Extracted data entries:
========

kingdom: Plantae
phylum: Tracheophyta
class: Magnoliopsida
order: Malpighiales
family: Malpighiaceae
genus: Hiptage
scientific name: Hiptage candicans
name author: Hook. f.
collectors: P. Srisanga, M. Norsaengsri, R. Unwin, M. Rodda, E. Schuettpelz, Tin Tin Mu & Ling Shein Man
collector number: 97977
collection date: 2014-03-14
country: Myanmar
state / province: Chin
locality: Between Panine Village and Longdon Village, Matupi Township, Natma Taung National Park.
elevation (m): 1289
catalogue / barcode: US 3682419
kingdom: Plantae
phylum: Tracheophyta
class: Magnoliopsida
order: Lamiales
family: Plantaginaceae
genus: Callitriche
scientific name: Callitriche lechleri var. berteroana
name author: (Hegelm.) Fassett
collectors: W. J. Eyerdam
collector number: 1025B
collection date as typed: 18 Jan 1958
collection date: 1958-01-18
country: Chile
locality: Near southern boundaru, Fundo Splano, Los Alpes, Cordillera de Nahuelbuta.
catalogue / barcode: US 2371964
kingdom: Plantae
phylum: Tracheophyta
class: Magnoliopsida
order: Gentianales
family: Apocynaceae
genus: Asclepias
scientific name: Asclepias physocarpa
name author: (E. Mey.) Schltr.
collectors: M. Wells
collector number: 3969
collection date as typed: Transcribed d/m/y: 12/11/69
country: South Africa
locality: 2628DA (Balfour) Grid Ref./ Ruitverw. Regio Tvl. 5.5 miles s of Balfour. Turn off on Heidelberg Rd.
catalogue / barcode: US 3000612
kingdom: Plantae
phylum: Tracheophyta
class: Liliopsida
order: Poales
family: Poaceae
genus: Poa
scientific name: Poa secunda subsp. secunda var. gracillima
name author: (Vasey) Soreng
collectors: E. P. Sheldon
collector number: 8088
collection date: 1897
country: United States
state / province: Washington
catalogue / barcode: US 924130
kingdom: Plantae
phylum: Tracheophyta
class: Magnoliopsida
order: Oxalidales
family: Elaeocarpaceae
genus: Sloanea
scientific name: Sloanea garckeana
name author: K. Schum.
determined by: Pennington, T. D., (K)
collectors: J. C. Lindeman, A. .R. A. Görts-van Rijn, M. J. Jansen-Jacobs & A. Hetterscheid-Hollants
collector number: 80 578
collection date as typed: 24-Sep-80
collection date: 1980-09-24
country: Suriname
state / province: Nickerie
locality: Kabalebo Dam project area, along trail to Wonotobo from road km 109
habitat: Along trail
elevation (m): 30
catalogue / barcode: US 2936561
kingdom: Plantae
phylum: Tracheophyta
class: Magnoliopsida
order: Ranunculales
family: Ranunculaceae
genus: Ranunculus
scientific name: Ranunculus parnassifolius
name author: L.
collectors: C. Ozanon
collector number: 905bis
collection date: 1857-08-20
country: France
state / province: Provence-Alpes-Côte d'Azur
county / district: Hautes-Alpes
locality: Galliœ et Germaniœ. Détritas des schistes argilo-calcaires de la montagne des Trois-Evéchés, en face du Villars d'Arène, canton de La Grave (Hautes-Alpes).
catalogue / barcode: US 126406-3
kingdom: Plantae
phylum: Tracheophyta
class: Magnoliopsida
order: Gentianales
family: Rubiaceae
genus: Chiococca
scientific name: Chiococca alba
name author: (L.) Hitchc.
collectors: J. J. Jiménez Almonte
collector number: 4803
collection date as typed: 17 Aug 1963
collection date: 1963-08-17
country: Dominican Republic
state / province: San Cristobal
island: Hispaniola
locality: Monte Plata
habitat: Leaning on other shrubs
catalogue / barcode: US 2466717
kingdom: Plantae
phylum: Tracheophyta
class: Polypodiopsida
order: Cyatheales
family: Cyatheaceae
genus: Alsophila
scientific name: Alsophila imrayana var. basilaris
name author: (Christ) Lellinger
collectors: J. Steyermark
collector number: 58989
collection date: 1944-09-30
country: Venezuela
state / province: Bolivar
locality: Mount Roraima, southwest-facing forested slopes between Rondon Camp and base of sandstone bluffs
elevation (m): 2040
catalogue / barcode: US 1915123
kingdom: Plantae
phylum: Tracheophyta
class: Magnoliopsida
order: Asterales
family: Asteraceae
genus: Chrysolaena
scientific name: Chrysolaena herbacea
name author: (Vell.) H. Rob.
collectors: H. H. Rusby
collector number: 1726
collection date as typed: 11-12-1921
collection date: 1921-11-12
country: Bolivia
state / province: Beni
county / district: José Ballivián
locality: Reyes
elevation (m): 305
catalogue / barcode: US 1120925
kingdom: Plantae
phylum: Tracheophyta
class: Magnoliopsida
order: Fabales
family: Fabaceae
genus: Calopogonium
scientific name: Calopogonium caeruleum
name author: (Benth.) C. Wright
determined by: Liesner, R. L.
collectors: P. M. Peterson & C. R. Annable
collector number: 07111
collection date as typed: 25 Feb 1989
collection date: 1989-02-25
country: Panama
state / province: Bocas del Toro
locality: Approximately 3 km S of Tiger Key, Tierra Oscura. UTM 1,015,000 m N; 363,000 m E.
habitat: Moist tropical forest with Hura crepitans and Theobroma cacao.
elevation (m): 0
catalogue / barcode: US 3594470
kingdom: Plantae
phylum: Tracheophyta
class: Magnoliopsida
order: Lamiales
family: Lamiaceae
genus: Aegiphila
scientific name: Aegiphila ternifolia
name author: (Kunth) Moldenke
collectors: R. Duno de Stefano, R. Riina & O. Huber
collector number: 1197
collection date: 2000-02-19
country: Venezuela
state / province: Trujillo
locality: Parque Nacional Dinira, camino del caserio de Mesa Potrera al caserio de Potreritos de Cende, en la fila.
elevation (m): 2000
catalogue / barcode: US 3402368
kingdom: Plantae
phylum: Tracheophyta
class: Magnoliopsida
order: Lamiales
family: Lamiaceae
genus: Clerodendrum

========

- **What you have to do**
Please duplicate the records above, starting at the first line and ending at the line that contains "collector number: 1025B".

- **Solution below**
kingdom: Plantae
phylum: Tracheophyta
class: Magnoliopsida
order: Malpighiales
family: Malpighiaceae
genus: Hiptage
scientific name: Hiptage candicans
name author: Hook. f.
collectors: P. Srisanga, M. Norsaengsri, R. Unwin, M. Rodda, E. Schuettpelz, Tin Tin Mu & Ling Shein Man
collector number: 97977
collection date: 2014-03-14
country: Myanmar
state / province: Chin
locality: Between Panine Village and Longdon Village, Matupi Township, Natma Taung National Park.
elevation (m): 1289
catalogue / barcode: US 3682419
kingdom: Plantae
phylum: Tracheophyta
class: Magnoliopsida
order: Lamiales
family: Plantaginaceae
genus: Callitriche
scientific name: Callitriche lechleri var. berteroana
name author: (Hegelm.) Fassett
collectors: W. J. Eyerdam
collector number: 1025B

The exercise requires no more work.